Please extract all the items below and reproduce each line unchanged, in the same order.

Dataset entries

▼

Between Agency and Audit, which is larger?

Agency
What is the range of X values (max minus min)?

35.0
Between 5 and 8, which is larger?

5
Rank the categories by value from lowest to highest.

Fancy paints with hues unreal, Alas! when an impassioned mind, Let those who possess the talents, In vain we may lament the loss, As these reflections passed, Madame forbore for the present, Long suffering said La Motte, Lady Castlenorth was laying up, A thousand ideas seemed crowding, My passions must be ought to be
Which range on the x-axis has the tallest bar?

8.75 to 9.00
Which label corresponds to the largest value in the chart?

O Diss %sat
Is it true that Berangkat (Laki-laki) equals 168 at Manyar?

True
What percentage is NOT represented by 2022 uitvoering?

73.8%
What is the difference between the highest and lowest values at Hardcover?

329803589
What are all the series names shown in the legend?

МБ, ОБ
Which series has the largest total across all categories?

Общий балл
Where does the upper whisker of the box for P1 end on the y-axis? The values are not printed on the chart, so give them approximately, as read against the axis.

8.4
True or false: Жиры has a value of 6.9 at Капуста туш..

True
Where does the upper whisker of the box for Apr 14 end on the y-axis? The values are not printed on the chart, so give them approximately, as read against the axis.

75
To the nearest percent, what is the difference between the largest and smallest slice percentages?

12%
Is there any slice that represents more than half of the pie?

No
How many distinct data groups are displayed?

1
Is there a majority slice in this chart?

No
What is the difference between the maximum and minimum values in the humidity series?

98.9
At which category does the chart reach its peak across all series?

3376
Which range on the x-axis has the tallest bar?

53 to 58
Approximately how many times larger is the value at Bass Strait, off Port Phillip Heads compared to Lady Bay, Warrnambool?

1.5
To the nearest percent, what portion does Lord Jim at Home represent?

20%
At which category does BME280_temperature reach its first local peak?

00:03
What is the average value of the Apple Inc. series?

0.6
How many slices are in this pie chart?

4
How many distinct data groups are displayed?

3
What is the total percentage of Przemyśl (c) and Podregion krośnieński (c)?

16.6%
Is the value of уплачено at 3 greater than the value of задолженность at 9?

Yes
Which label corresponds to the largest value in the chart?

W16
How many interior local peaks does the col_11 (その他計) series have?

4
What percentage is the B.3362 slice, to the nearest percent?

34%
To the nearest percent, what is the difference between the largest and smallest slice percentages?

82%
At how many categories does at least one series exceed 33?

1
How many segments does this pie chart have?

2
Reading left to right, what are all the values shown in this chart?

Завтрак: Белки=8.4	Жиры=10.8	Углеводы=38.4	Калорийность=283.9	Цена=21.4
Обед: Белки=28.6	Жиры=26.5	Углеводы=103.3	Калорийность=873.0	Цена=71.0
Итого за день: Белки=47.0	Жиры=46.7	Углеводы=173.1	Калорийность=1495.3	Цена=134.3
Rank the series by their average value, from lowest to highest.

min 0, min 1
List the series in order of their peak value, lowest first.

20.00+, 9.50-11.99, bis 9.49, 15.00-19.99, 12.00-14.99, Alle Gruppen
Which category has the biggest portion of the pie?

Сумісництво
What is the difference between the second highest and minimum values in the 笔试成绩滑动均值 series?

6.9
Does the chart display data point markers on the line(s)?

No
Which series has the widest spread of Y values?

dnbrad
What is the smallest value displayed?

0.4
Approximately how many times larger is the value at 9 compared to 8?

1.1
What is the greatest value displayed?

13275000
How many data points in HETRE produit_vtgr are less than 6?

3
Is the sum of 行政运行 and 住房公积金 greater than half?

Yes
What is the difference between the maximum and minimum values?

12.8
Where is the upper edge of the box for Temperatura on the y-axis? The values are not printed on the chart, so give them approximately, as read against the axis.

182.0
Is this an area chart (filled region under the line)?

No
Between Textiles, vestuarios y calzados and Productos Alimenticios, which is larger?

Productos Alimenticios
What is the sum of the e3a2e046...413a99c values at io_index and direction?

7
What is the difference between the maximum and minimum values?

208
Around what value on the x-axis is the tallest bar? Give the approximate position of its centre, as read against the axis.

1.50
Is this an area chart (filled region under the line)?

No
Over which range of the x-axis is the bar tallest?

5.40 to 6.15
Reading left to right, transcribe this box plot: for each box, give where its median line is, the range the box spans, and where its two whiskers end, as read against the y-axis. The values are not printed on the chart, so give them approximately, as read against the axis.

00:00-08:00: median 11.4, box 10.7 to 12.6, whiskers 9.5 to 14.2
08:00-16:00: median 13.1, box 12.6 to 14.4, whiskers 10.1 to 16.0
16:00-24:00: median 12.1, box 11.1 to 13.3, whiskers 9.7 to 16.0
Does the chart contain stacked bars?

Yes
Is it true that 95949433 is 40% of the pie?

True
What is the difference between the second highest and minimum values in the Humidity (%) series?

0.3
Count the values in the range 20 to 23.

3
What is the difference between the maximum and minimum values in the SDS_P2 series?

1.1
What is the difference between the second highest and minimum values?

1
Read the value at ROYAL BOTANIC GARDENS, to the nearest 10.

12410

▲

Written answer:
Between Agency and Audit, which is larger?

Agency
What is the range of X values (max minus min)?

35.0
Between 5 and 8, which is larger?

5
Rank the categories by value from lowest to highest.

Fancy paints with hues unreal, Alas! when an impassioned mind, Let those who possess the talents, In vain we may lament the loss, As these reflections passed, Madame forbore for the present, Long suffering said La Motte, Lady Castlenorth was laying up, A thousand ideas seemed crowding, My passions must be ought to be
Which range on the x-axis has the tallest bar?

8.75 to 9.00
Which label corresponds to the largest value in the chart?

O Diss %sat
Is it true that Berangkat (Laki-laki) equals 168 at Manyar?

True
What percentage is NOT represented by 2022 uitvoering?

73.8%
What is the difference between the highest and lowest values at Hardcover?

329803589
What are all the series names shown in the legend?

МБ, ОБ
Which series has the largest total across all categories?

Общий балл
Where does the upper whisker of the box for P1 end on the y-axis? The values are not printed on the chart, so give them approximately, as read against the axis.

8.4
True or false: Жиры has a value of 6.9 at Капуста туш..

True
Where does the upper whisker of the box for Apr 14 end on the y-axis? The values are not printed on the chart, so give them approximately, as read against the axis.

75
To the nearest percent, what is the difference between the largest and smallest slice percentages?

12%
Is there any slice that represents more than half of the pie?

No
How many distinct data groups are displayed?

1
Is there a majority slice in this chart?

No
What is the difference between the maximum and minimum values in the humidity series?

98.9
At which category does the chart reach its peak across all series?

3376
Which range on the x-axis has the tallest bar?

53 to 58
Approximately how many times larger is the value at Bass Strait, off Port Phillip Heads compared to Lady Bay, Warrnambool?

1.5
To the nearest percent, what portion does Lord Jim at Home represent?

20%
At which category does BME280_temperature reach its first local peak?

00:03
What is the average value of the Apple Inc. series?

0.6
How many slices are in this pie chart?

4
How many distinct data groups are displayed?

3
What is the total percentage of Przemyśl (c) and Podregion krośnieński (c)?

16.6%
Is the value of уплачено at 3 greater than the value of задолженность at 9?

Yes
Which label corresponds to the largest value in the chart?

W16
How many interior local peaks does the col_11 (その他計) series have?

4
What percentage is the B.3362 slice, to the nearest percent?

34%
To the nearest percent, what is the difference between the largest and smallest slice percentages?

82%
At how many categories does at least one series exceed 33?

1
How many segments does this pie chart have?

2
Reading left to right, what are all the values shown in this chart?

Завтрак: Белки=8.4	Жиры=10.8	Углеводы=38.4	Калорийность=283.9	Цена=21.4
Обед: Белки=28.6	Жиры=26.5	Углеводы=103.3	Калорийность=873.0	Цена=71.0
Итого за день: Белки=47.0	Жиры=46.7	Углеводы=173.1	Калорийность=1495.3	Цена=134.3
Rank the series by their average value, from lowest to highest.

min 0, min 1
List the series in order of their peak value, lowest first.

20.00+, 9.50-11.99, bis 9.49, 15.00-19.99, 12.00-14.99, Alle Gruppen
Which category has the biggest portion of the pie?

Сумісництво
What is the difference between the second highest and minimum values in the 笔试成绩滑动均值 series?

6.9
Does the chart display data point markers on the line(s)?

No
Which series has the widest spread of Y values?

dnbrad
What is the smallest value displayed?

0.4
Approximately how many times larger is the value at 9 compared to 8?

1.1
What is the greatest value displayed?

13275000
How many data points in HETRE produit_vtgr are less than 6?

3
Is the sum of 行政运行 and 住房公积金 greater than half?

Yes
What is the difference between the maximum and minimum values?

12.8
Where is the upper edge of the box for Temperatura on the y-axis? The values are not printed on the chart, so give them approximately, as read against the axis.

182.0
Is this an area chart (filled region under the line)?

No
Between Textiles, vestuarios y calzados and Productos Alimenticios, which is larger?

Productos Alimenticios
What is the sum of the e3a2e046...413a99c values at io_index and direction?

7
What is the difference between the maximum and minimum values?

208
Around what value on the x-axis is the tallest bar? Give the approximate position of its centre, as read against the axis.

1.50
Is this an area chart (filled region under the line)?

No
Over which range of the x-axis is the bar tallest?

5.40 to 6.15
Reading left to right, transcribe this box plot: for each box, give where its median line is, the range the box spans, and where its two whiskers end, as read against the y-axis. The values are not printed on the chart, so give them approximately, as read against the axis.

00:00-08:00: median 11.4, box 10.7 to 12.6, whiskers 9.5 to 14.2
08:00-16:00: median 13.1, box 12.6 to 14.4, whiskers 10.1 to 16.0
16:00-24:00: median 12.1, box 11.1 to 13.3, whiskers 9.7 to 16.0
Does the chart contain stacked bars?

Yes
Is it true that 95949433 is 40% of the pie?

True
What is the difference between the second highest and minimum values in the Humidity (%) series?

0.3
Count the values in the range 20 to 23.

3
What is the difference between the maximum and minimum values in the SDS_P2 series?

1.1
What is the difference between the second highest and minimum values?

1
Read the value at ROYAL BOTANIC GARDENS, to the nearest 10.

12410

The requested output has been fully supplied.